On 4 December 1957 at 10 p.m., Davis and his band went to the Le Poste Parisien studios to record the score. The band drank together for an hour, played for four hours, then took two hours of editing, and left the studio by 5 a.m. the next day having finished the score for the film.[8]
The soundtrack features eight of Davis's extended improvisations, all recorded in the four-hour session. The only song that had been mapped out in detail was "Sur L'Autoroute", and Davis gave minimal instructions to the band for the rest of the soundtrack. He gave them two chordal structures, D minor and C seventh chords, and they improvised around these.[9] Scales rather than chords took precedence, maintaining harmonic simplicity and fragmenting the themes.[4][6] Michelot said in a 1988 interview, "What characterised the session is the absence of a defined theme."[4]
The mood of the soundtrack is described as generally "dour and somber",[9] but the pace is picked up on tracks such as "Dîner au Motel". The songs "Générique" and "L'Assassinat de Carala" feature Davis's distinctive trumpet style that is echoed through dire straits or death wish motifs.[9] Phil Johnson further described the soundtrack as a "powerfully expressive, highly concentrated, freely inspired performance".[4]
Elevator to the Gallows witnessed Davis's theory of modal jazz being developed.[4] Modal jazz became highly influential in the late '50s and '60s, switching from the chorally dense sound of bebop. Davis opened up a new gateway between composition and improvisation in this soundtrack, a pathway which he would explore in the 1959 modal jazz album Kind of Blue.[6] This style of music would influence not only future jazz musicians but the sound of film noir itself. Richard Brody highlights this in his article, writing, "The use of jazz and jazz-derived soundtracks became so predominant, that jazz came to seem like the natural backdrop for high-speed chases, mass mayhem, and cold-blooded murder, because the films for which jazz players were enlisted were uniformly violent."[4]

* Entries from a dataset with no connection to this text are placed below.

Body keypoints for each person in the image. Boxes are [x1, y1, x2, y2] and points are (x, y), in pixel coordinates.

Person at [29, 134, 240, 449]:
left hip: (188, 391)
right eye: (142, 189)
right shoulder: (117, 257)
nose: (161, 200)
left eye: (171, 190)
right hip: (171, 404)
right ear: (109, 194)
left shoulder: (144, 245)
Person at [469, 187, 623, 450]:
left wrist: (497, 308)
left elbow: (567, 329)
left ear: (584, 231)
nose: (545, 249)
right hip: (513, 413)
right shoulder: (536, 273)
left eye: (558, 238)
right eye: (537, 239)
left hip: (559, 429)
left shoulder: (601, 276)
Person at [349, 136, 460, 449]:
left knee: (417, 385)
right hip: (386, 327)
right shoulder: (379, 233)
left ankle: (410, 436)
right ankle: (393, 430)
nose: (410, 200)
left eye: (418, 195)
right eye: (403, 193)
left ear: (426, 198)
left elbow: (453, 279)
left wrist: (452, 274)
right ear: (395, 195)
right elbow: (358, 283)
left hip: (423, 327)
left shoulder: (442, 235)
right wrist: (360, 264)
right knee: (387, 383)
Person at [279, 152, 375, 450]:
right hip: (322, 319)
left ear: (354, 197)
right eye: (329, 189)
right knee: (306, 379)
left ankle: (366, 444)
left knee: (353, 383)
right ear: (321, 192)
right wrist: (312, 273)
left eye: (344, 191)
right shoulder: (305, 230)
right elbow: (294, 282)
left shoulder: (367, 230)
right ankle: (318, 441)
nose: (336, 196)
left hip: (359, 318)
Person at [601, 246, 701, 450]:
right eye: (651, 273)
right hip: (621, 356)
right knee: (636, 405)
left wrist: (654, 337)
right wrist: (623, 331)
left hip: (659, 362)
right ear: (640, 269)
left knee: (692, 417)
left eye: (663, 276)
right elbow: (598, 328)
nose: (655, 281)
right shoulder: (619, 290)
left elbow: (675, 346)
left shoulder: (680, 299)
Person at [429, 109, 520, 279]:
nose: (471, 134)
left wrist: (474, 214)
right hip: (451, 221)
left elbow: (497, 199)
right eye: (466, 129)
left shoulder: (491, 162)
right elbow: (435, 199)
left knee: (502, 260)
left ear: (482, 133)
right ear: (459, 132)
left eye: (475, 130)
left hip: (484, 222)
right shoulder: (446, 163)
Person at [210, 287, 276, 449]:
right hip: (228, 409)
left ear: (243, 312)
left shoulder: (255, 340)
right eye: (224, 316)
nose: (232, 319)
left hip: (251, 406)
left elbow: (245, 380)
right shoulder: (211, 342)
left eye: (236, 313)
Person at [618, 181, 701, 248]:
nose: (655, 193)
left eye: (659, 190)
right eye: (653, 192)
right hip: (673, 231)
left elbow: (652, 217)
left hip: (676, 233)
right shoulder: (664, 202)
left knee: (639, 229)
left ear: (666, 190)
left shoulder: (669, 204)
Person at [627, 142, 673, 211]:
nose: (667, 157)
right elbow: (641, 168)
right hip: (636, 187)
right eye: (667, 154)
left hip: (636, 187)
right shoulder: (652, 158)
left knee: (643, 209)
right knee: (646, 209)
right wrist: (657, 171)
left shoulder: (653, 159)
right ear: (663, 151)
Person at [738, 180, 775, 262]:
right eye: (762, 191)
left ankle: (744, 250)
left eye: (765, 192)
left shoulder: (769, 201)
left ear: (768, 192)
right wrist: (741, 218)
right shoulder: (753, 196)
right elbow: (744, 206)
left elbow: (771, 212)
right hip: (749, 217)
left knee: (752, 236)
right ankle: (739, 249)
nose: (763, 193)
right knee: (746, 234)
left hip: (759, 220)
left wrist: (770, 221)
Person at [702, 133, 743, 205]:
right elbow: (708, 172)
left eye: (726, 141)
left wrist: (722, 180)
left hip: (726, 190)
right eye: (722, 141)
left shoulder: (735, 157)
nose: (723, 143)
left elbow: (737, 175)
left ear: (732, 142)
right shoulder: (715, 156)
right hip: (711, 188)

For Time, journalist Barry Farrell wrote:
Moreau had 20 forgettable films behind her. ... Malle put Moreau under an honest light and wisely let his camera linger. The film was nothing special, but it did accomplish one thing: it proposed a new ideal of cinematic realism, a new way to look at a woman. All the drama in the story was in Moreau's face—the face that had been hidden behind cosmetics and flattering lights in all her earlier films. When Malle [made] The Lovers the following year, it was obvious who his woman would be. For one thing, he had discovered her, and for another, they were in love.[10]
In a review of the film's 2005 theatrical re-release, Roger Ebert observed that Moreau's face when Florence is pondering Julien's whereabouts "is often illuminated only by the lights of the cafes and shops that she passes; at a time when actresses were lit and photographed with care, these scenes had a shock value, and influenced many films to come." He further argued that Louis and Véronique were a precursor to the young couple in Jean-Luc Godard's Breathless (1960).[11] In a 2016 article, New Yorker film critic Richard Brody claimed the film is more important for its place in French film history than for its own artistic merits, with the exception of Davis's score, which he said "is worth hearing entirely on its own. It's better than the film itself, by far, and there are better ways to hear it than in the movie—namely, by listening to a CD that features the entire studio sessions from which the score was edited."[4]
On the review aggregator website Rotten Tomatoes, the film holds an approval rating of 93% based on 60 reviews, with an average rating of 8.1/10. The website's critics consensus reads, "Louis Malle's hypnotic debut is a noir with genuine soul, infusing its tale of best laid plans gone awry with wistful performances, swooning cinematography, and a sultry soundtrack."[12] Metacritic, which uses a weighted average, assigned the film a score of 94 out of 100, based on 16 critics, indicating "universal acclaim".[13]
There have been two film adaptations of Calef's novel since Malle's version: Shikeidai No Erebêtâ (2010), by Japanese filmmaker Akira Ogata, and Weekend (2013), by Russian filmmaker Stanislav Govorukhin.